Patrick Bassett described Knowing versus Doing as the first ‘Big Shift’ towards schools of the future.² For the first 12,000 years of human existence, knowledge was power and it was deliberately restricted to the elite of society. This changed gradually with the introduction of universal education, but it was the widespread availability of the internet at the start of the 21st Century that truly opened up access to knowledge - with just a few taps on the screen of my mobile phone I can find anything, from the quantum theory behind the weird behaviour of photons, to the perfect cocktail recipe for a summer party.

This democratisation of knowledge will surely come to be viewed as the greatest revolution in the history of society, but if we consider the transmission of knowledge as one of the functions of education then where does this leave us?
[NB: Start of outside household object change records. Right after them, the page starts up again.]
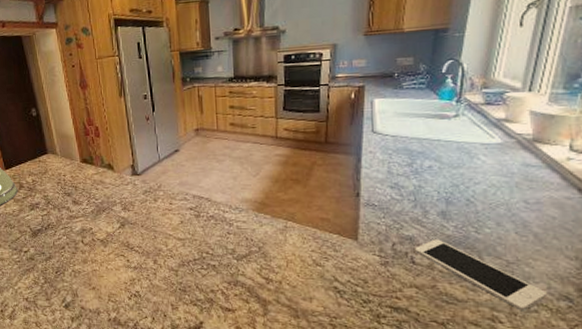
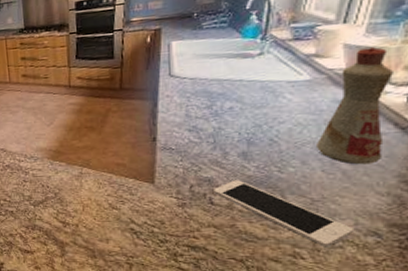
bottle: none [510,116,575,228] -> present [317,47,393,165]

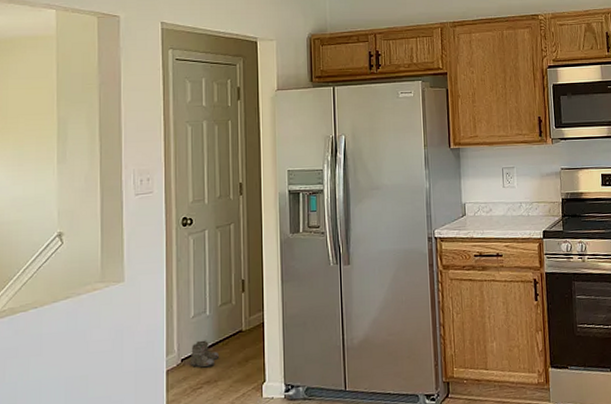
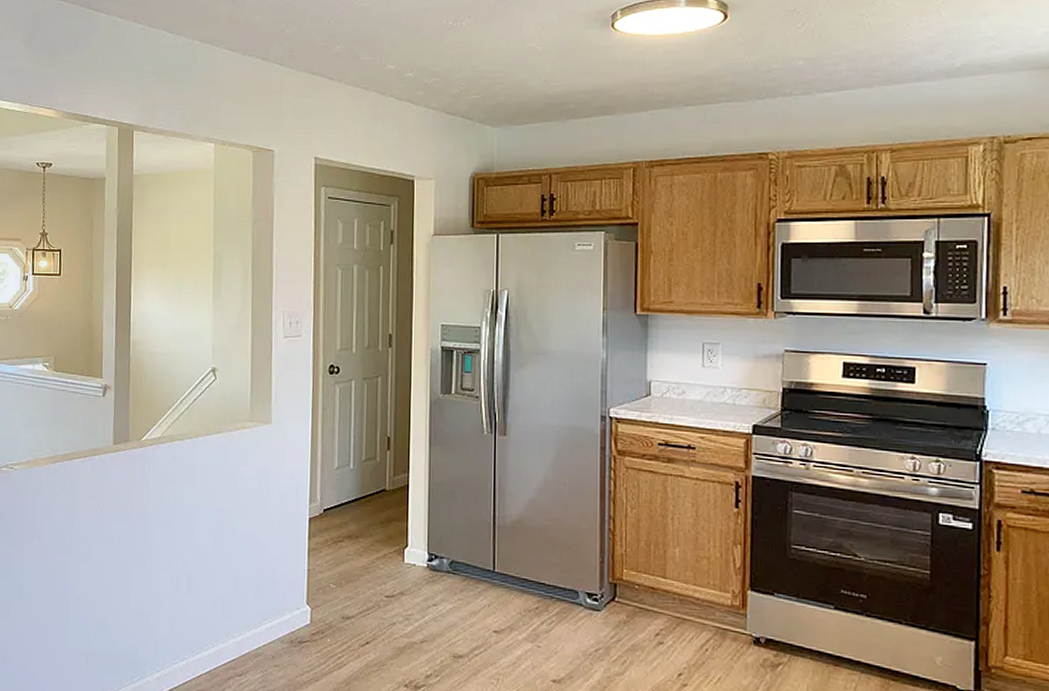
boots: present [189,340,220,369] -> none [332,493,362,522]

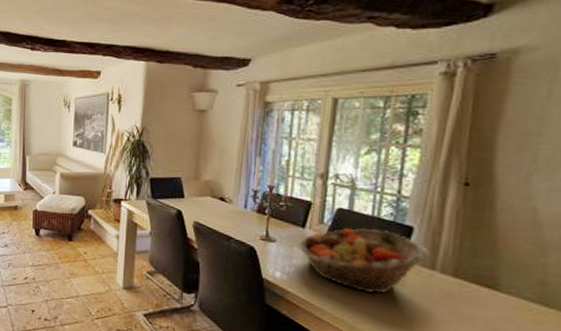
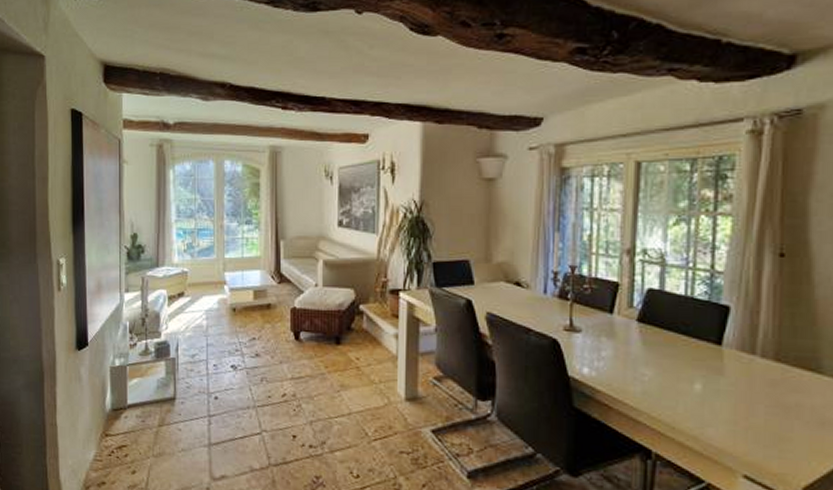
fruit basket: present [299,227,431,294] -> none [607,310,750,386]

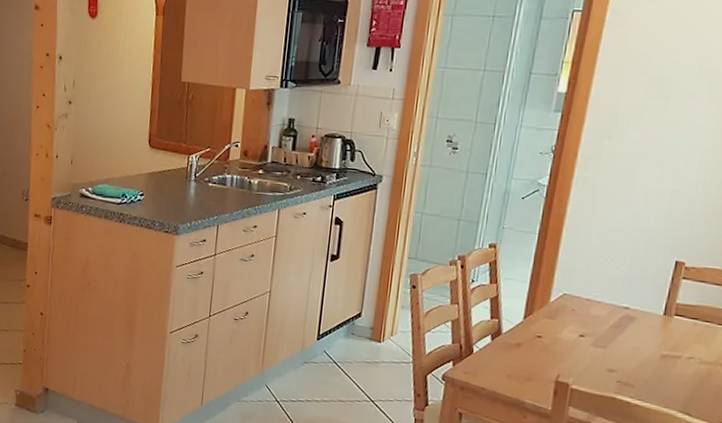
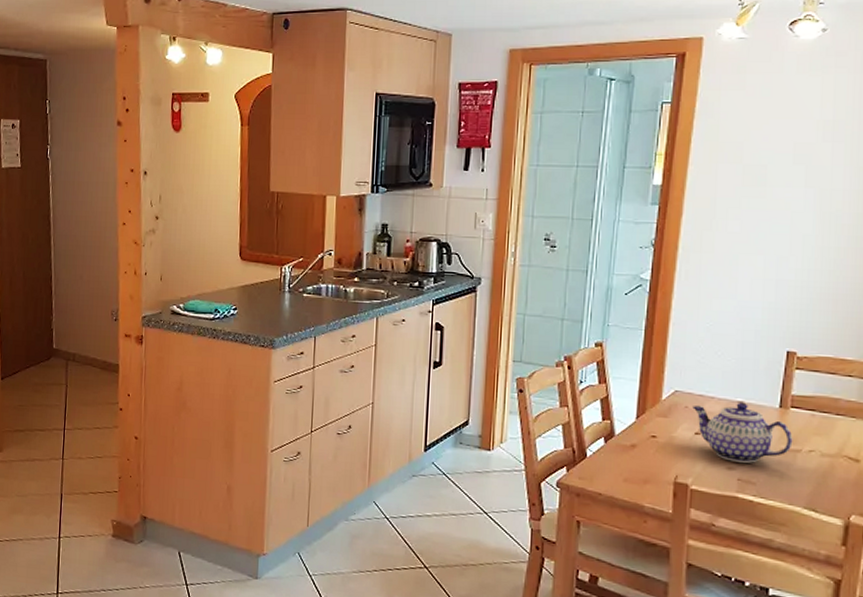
teapot: none [579,307,674,367] -> present [692,402,793,464]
Don’t get me wrong, I know that there is a significant difference in reading about quantum theory and actually understanding it, but in this modern era how important is it to be able to remember facts and figures?

Technology and the internet will continue to challenge the dynamics of the classroom and the expectations of teaching.

One way that the process of education is likely to change in response to this shift is in taking advantage of the power of networking. The ability to share knowledge and understanding has always been a key driver for innovation and scientific progress, with great leaps forward occurring in tandem with improvements in travel or communication, for example the World Wide Web was first created at CERN to better facilitate collaboration between scientists. But, historically this ability to network was limited to very specific purposes and was both expensive and time consuming.

If we look at the rise in the number of Professional Learning Networks (PLNs) on social media platforms, we can see that more and more people are now reaching out to their peers for advice and guidance in the workplace. As we might expect, students are leading the charge with Whatsapp study groups or Facebook pages devoted to swapping revision tips and subject help. Sharing knowledge across a class of 20 or 30 students is one thing, but when you can harness the knowledge of hundreds or thousands of people the effect is significantly multiplied, and again it is technology that facilitates this process. The power lies in the size of the network - a platform like Facebook is successful because it has something like 1.4 billion people using it every day.³

Of course the other advantage that lies with a large network to call upon, is the quality and quantity of data that it will produce. Now I know that some teachers look upon the collection of data with deep suspicion, but I am talking about data that helps to inform my understanding of my pupils, or as a school helps us to make better decisions regarding strategy and policy. Call it formative assessment, or assessment for learning, the easier it is to collate and use this data, the more agile we can be as teachers and the more time we actually have for teaching. Good use of data is not about working harder, it's about letting us work smarter.

So what are the implications for schools moving forward? As in the previous industrial revolutions there will be ‘winners and losers’. In his book “Deep Work”, Cal Newport looks at which skills will be important in the future:

In this new economy, three groups will have a particular advantage: those who can work well and creatively with intelligent machines, those who are the best at what they do, and those with access to capital.

Note that he does not talk about the ability to retain knowledge in the traditional sense, whilst we can’t all be the best at what we do or have access to the necessary capital, those individuals who can think, and use technology creatively will be the real winners in this bright new world.

As schools we need to recognise this ‘big shift’ and adjust our teaching and learning strategies to prepare our students for the future, whatever that may hold. There are many opportunities ahead of us - the challenge now lies in how to place ourselves to take advantage of them.